Jambi, elaeis.co - Pemerintah berencana akan melakukan uji DNA tanaman kelapa sawit milik petani. Hal ini bertujuan untuk meningkatkan produktifitas perkebunan kelapa sawit di Nusantara.

Langkah ini mendapat respon positif dari petani, namun diharapkan tidak menjadi penghambat program Peremajaan Sawit Rakyat (PSR). 

"Ini bagus, namun tetap pemerintah harus hati-hati dalam membuat kebijakan.  Jangan sampai justru menghambat program yang ada, seperti PSR," ujar Ketua bidang Advokasi dan Hukum DPW APKASINDO Jambi, Dermawan Harry Oetomo kepada elaeis.co, Selasa (5/7).

Sebab saat ini petani masih juga kesulitan dalam mengusulkan diri untuk menjadi peserta dalam program yang dikelola oleh BPDPKS tersebut. 

"Saat ini pengajuan sudah kembali secara online pasca-hampir dua bulan aplikasi PSR diperbaiki. Yang anehnya, saat ini petani atau lembaga yang mengusulkan PSR sebelumnya harus kembali menyerahkan data PSR yang diajukan. Sebab data yang terekam beberapa waktu lalu hilang. Ini yang menjadi pertanyaan kami saat ini," bebernya.

Menurut Harry, untuk kembali menyerahkan data, tentu memakan banyak waktu dan biaya. Malah ada dua Gapoktan di Jambi dengan luasan 350 hektare harus kembali mengajukan dari awal lantaran data yang diajukan hilang.

"Kembali petani dibebani dengan pengajuan PSR ini," tuturnya.

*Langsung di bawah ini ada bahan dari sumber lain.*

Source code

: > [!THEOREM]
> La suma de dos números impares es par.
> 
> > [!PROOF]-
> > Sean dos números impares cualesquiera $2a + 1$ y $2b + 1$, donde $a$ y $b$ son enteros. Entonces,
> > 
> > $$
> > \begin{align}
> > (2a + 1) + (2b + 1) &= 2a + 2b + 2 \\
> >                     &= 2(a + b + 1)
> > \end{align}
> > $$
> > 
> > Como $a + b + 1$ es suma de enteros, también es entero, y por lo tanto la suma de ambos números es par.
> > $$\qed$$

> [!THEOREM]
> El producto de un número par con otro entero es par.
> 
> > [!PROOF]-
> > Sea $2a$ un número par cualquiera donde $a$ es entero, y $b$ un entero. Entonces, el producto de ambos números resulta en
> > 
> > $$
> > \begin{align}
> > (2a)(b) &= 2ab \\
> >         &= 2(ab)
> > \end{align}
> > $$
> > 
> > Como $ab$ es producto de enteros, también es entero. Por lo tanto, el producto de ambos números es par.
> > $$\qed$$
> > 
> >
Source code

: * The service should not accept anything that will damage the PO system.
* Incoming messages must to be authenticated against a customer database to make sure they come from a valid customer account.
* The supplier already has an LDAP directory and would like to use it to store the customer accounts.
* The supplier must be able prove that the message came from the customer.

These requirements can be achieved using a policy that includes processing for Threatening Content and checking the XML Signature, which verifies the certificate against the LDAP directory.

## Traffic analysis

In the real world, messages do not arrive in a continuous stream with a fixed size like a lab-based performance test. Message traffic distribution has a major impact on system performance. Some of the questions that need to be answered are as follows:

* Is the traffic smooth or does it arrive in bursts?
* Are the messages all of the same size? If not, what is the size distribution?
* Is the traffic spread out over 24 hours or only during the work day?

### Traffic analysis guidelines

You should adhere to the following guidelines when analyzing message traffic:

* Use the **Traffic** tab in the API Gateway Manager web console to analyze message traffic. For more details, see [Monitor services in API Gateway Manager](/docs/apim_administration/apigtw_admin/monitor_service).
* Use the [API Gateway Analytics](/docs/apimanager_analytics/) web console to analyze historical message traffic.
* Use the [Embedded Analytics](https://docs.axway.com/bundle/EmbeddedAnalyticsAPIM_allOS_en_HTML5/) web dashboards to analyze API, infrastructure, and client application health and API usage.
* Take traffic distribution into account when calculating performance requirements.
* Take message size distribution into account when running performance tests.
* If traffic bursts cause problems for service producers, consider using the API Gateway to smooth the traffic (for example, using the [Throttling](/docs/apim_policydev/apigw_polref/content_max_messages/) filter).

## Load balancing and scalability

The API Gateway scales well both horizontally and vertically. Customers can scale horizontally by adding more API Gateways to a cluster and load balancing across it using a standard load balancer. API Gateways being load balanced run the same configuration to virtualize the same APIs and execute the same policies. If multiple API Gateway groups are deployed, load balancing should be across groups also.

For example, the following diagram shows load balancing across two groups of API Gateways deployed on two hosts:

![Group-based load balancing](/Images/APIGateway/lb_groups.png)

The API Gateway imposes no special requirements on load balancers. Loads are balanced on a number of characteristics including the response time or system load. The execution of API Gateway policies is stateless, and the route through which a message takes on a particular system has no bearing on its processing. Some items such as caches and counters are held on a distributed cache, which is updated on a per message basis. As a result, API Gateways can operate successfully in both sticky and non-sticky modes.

Kendati demikian, Harry mengatakan saat ini adalah saat yang cocok bagi petani untuk mengajukan PSR. Sebab harga TBS masih anjlok. Sehingga petani dapat memanfaatkan kondisi ini untuk peremajaan.

"Untuk kembali menikmati hasil, butuh waktu 3-4 tahun. Yang paling miris itu, petani yang seharusnya menikmati hasil PSR, malah justru harga TBS anjlok," tandasnya.